===== ENTRIES SUPPLIED

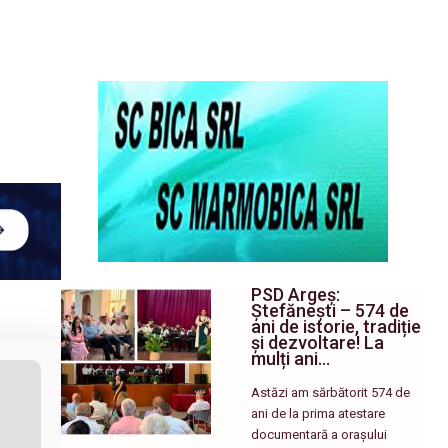
PSD Argeș:
Ștefănești – 574 de
ani de istorie, tradiție
și dezvoltare! La
mulți ani…
Astăzi am sărbătorit 574 de
ani de la prima atestare
documentară a orașului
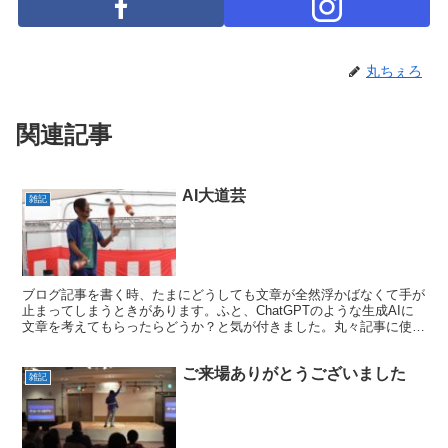
丸ちぇろ
関連記事
AI大道芸
雑記
ブログ記事を書く時、たまにどうしても文章が全然浮かばなくて手が
止まってしまうときがあります。ふと、ChatGPTのような生成AIに
文章を考えてもらったらどうか？と気が付きました。丸々記事に使え
ないとしても、多少は参考になるかもしれません。早...
ご来場ありがとうございました
雑記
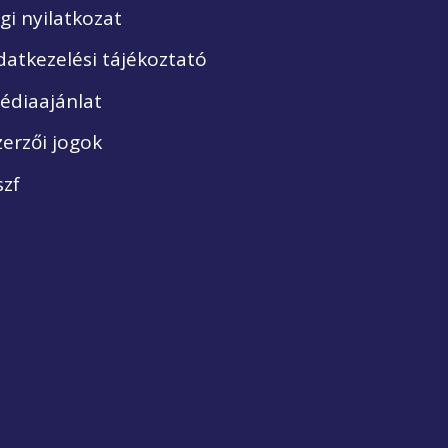
ogi nyilatkozat
datkezelési tájékoztató
édiaajánlat
zerzői jogok
szf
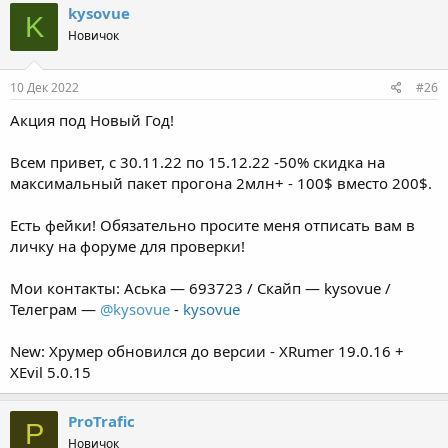
kysovue
K
Новичок
10 Дек 2022
#26
Акция под Новый Год!
Всем привет, с 30.11.22 по 15.12.22 -50% скидка на
максимальный пакет прогона 2млн+ - 100$ вместо 200$.
Есть фейки! Обязательно просите меня отписать вам в
личку на форуме для проверки!
Мои контакты: Аська — 693723 / Скайп — kysovue /
Телеграм —
@kysovue
-
kysovue
New: Хрумер обновился до версии - XRumer 19.0.16 +
XEvil 5.0.15
ProTrafic
P
Новичок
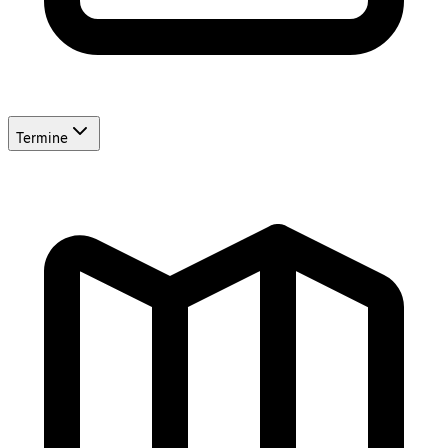
Termine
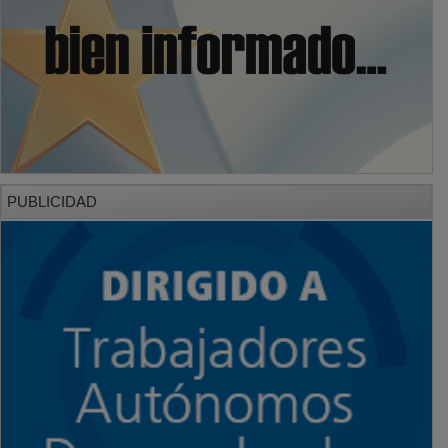
PUBLICIDAD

==========

» TASK PROMPT: Copy only this, please: the line with "ブログ記事を書く時、たまにどうしても文章が全然浮かばなくて手が" and every line after it through the end of the data, with no pictures.

» ANSWER FOR THIS EXERCISE:
ブログ記事を書く時、たまにどうしても文章が全然浮かばなくて手が
止まってしまうときがあります。ふと、ChatGPTのような生成AIに
文章を考えてもらったらどうか？と気が付きました。丸々記事に使え
ないとしても、多少は参考になるかもしれません。早...
ご来場ありがとうございました
雑記
ogi nyilatkozat
datkezelési tájékoztató
édiaajánlat
zerzői jogok
szf
kysovue
K
Новичок
10 Дек 2022
#26
Акция под Новый Год!
Всем привет, с 30.11.22 по 15.12.22 -50% скидка на
максимальный пакет прогона 2млн+ - 100$ вместо 200$.
Есть фейки! Обязательно просите меня отписать вам в
личку на форуме для проверки!
Мои контакты: Аська — 693723 / Скайп — kysovue /
Телеграм —
@kysovue
-
kysovue
New: Хрумер обновился до версии - XRumer 19.0.16 +
XEvil 5.0.15
ProTrafic
P
Новичок
Termine
PUBLICIDAD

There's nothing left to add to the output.